Langston Hughes was born in Joplin, Missouri, the second child of school teacher Carrie (Caroline) Mercer Langston and James Nathaniel Hughes (1871–1934).[8] Langston Hughes grew up in a series of Midwestern small towns. Hughes’s father left his family and later divorced Carrie, going to Cuba and then Mexico, seeking to escape the enduring racism in the United States.[9]

After the separation of his parents, while his mother traveled seeking employment, young Langston Hughes was raised mainly by his maternal grandmother, Mary Patterson Langston, in Lawrence, Kansas. Through the black Americanoral tradition and drawing from the activist experiences of her generation, Mary Langston instilled in her grandson a lasting sense of racial pride.[10][11][12] He spent most of his childhood in Lawrence.
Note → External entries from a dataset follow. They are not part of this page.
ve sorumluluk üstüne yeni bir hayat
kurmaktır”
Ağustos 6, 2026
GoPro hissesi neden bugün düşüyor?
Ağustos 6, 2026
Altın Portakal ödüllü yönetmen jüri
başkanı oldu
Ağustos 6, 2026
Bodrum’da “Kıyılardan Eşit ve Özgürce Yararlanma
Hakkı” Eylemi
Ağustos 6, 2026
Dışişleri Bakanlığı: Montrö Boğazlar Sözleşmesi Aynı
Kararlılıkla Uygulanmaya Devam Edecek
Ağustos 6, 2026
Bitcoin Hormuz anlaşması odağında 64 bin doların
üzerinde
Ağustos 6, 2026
In his 1940 autobiography The Big Sea he wrote: “I was unhappy for a long time, and very lonesome, living with my grandmother. Then it was that books began to happen to me, and I began to believe in nothing but books and the wonderful world in books — where if people suffered, they suffered in beautiful language, not in monosyllables, as we did in Kansas.”[13]

After the death of his grandmother, he went to live with family friends, James and Mary Reed, for two years. Later, Hughes lived again with his mother Carrie in Lincoln, Illinois. She had remarried when he was still an adolescent, and eventually they moved to Cleveland, Ohio, where he attended high school.

His writing experiments began young. While in grammar school in Lincoln, Hughes was elected class poet. He stated that in retrospect he thought it was because of the stereotype about African Americans having rhythm.[14]

I was a victim of a stereotype. There were only two of us Negro kids in the whole class and our English teacher was always stressing the importance of rhythm in poetry. Well, everyone knows, except us, that all Negroes have rhythm, so they elected me as class poet.[15]